6.) Based on this very important PSA data, my doctors have 2 major recommendations:
- Stay the course in all respects. To me, this means continue: the exact same androgen suppression drug, the same chemotherapy drugs, diet changes, acupuncture, craniosacral therapy, exercise, rest, research, positive, honest outlook and support systems, all with Laurie at my side. As my brother Rich would say: “Why change a winning game?”
- Image the metastatic tumors at end of the treatment regiment (mid-August)
7.) I am able to tolerate side effects of these harsh drugs very well. Moreover, I able to maintain an exercise rich, extroverted, joyful lifestyle that has been mine for almost 60 years. Talk about thankful and grateful! Consider Dr. Chris’ comment this morning: ” Mike, from these blood test results, I cannot believe you are on chemotherapy!”
Date |
4/15/16 | 5/10/16 | 5/31/16 | |
PSA TOTAL MONITORING | 70.72 | 7.76 | 3.37 |
Harry; as usual, thanks for the brutally honest, poetic, simply stated, on point (numbered I might add) perceived outcomes. Seems fairly clear to me. You Got a “Really Bad Break” in this form/type of cancer. You’ve even got the experts scratching their heads. That’s a bit unsettling.
Ok; so What. You’ve been challenged before & overcome some pretty awful Bad Breaks in the past. This makes me think you’re ripe for this present quest.
I can remember :
* At the ripe age of 15, you had to figure out how to father a family of 7, which unfortunately included mom. I suspect the Vegas betting odds were fairly long on that one. But from my perspective you scrambled heartedly and in the process hit several Home Runs… Not too shabby for a scrawny Jersey Boy!

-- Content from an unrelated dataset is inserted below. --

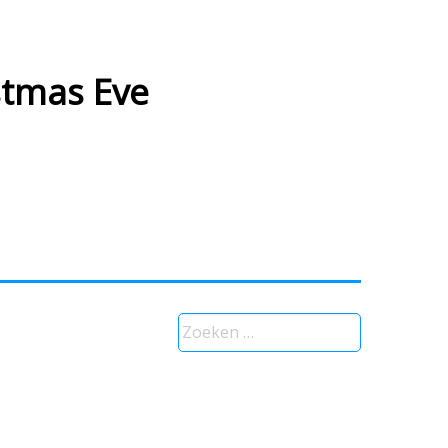
stmas Eve
Zoeken
naar:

* Concurrently, senior yr in HS after a budding 3 year training period and as the “Heir Apparent Starting Point Guard” for St. Mary’s, you got unjustly benched… Ok, not the finale you anticipated. So you tell the coach “see ya”, for it inspired an unheralded tennis performance that led to the UofD. It also humbled & enabled you to lead a not so talented skins team to greater heights @ Spencer Butt middle school open gym nite many years later! A dynasty in my mind.
I could go on, but suffice to say, in my 57+ yrs there’s not many challenges that I’ve seen you walked or run away from, which you’ve decided to take on. So hang in there Bro. Remember the expects don’t really know as much as they think they know. I’ll take Grit, Determination & Scrappiness over Luck and Good Fortune any Day.
So Remember, these are our Bonus Years. Enjoy the Journey, Revel in your yet-to-be accomplishments, and “Always Keep Swinging for the Fences…..”
As I read your blog today, a million thoughts flooded my head. Too many to keep in check. When I got to #6, even before reading the bullets, I thought of those happy and reassuring words of Rich’s in my head. I’ve lived by those words for many years now…..”Why change a winning game.”
What an amazing amount of positive thoughts surround you and Laurie….a tribute to both of you, independently and together.
When I read Rich’s response to your blog about “Always keep swinging for the Fences” reminded me of all the times you would tell me….”Wait for it, Wait for it.” I don’t think I ever did, and always pulled that hit into left field, always having that fence in my eyesight…….keep it in yours.
Stay determined my friend with the same adventurous spirit that surrounds you daily.
El viaje vedaderamente notable es el plazo de,
Lana
Hi Mike, I JUST got your website from Patti after her telling me a few weeks ago about your challenge. It’s really late and I only read about half of it, but man, am I impressed! Will write more soon, but just know I am on your team rooting, supporting, and sending love to your wonderful self who has always lived large. Keep up the good work!